Strangely, the Giants and the rival Los Angeles Dodgers played the final baseball game at the 'Stick under a broiling sun. The temperature at game time was 82 degrees.

"It's unbelievable," said Richard Scimeca, 43, of San Jose, who took the day off from work to be at the final game. "Maybe it's because it's the last game and the baseball gods decided after all these years we're going to give you some good weather. It seems like every other time I was here, it was windy and freezing."

Scimeca remembers coming to the games with his dad, paying 50 cents for bleacher tickets and chasing after home-run balls.

"I never did get one but I sure ran after them," he said. "It's kind of a sad day because there won't be baseball here any more and I wouldn't have missed it. But it's not like they're leaving us. They're going to a new ballpark so at least we'll still be able to see them."

Jan Dom, 73, drove down from Sacramento to see the game.

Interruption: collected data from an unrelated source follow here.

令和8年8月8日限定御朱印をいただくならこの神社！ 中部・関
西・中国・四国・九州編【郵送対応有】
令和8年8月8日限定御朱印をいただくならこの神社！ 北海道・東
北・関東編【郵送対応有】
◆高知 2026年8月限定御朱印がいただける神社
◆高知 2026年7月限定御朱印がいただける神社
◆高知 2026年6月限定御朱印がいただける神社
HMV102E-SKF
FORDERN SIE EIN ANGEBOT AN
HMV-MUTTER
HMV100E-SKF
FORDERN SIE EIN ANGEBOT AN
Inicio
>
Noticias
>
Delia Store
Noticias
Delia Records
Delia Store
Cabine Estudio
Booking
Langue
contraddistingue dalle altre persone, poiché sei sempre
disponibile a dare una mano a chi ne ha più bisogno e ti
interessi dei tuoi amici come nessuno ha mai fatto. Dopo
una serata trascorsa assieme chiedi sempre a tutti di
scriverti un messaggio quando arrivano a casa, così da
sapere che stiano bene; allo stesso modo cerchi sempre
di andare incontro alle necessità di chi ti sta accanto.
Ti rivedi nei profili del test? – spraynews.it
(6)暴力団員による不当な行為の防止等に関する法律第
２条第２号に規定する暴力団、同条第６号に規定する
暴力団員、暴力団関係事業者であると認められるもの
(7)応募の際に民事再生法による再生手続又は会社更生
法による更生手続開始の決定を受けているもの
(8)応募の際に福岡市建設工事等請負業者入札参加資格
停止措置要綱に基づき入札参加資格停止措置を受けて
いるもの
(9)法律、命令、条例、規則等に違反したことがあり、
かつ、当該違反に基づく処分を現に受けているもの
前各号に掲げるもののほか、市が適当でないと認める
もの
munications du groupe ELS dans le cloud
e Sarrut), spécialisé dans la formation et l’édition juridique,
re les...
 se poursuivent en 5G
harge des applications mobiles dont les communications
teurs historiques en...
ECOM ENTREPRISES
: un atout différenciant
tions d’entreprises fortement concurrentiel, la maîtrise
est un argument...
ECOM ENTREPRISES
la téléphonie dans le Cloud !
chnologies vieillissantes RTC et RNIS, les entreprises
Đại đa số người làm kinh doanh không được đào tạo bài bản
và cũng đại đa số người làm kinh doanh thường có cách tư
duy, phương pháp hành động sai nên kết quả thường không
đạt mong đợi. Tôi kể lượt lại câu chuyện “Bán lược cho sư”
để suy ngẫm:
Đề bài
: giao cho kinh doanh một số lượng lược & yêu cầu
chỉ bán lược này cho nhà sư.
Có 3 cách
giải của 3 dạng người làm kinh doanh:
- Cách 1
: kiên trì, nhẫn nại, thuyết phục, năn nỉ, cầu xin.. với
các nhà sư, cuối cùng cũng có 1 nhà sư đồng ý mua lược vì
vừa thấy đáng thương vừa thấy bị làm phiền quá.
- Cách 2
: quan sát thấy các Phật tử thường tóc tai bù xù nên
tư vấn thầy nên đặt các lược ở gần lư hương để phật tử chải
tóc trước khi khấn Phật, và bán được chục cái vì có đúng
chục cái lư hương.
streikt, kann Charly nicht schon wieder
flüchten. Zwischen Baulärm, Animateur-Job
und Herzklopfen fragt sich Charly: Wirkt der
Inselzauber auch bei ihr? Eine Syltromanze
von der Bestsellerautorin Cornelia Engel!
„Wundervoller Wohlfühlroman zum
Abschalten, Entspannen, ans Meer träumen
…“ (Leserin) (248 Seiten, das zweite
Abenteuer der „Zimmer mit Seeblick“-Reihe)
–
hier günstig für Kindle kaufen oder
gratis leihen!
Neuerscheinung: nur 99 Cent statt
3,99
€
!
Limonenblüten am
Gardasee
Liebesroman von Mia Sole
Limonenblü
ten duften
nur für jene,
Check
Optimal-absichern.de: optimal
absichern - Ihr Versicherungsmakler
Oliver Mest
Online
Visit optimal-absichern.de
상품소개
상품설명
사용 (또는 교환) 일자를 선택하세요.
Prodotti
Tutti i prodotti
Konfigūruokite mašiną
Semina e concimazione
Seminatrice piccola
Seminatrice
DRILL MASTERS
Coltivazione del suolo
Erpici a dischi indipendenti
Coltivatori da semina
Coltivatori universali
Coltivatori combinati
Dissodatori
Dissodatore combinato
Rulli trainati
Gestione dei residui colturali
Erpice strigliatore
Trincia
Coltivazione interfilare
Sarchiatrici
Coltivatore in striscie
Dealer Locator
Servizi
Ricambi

"It did get kin of cold here at times but really I didn't mind it so much. I just wouldn't go to the night games," she said. "I think the best thing I saw here was Willie Mays hitting a home run. Don't ask me when it was. It was a long time ago."

And with the sun out and the stands and dugout warmed by nostalgia, even the bad, cold days didn't seem so windy or so cold.

"I never really minded it," said San Francisco manager Dusty Baker, a native of Sacramento who got his first hit here in 1968 as a rookie with the Atlanta Braves.

"Whenever I'm here, I've had all my friends and family here, so it was always like a homecoming for me. I had to have my best games here in front of my home boys."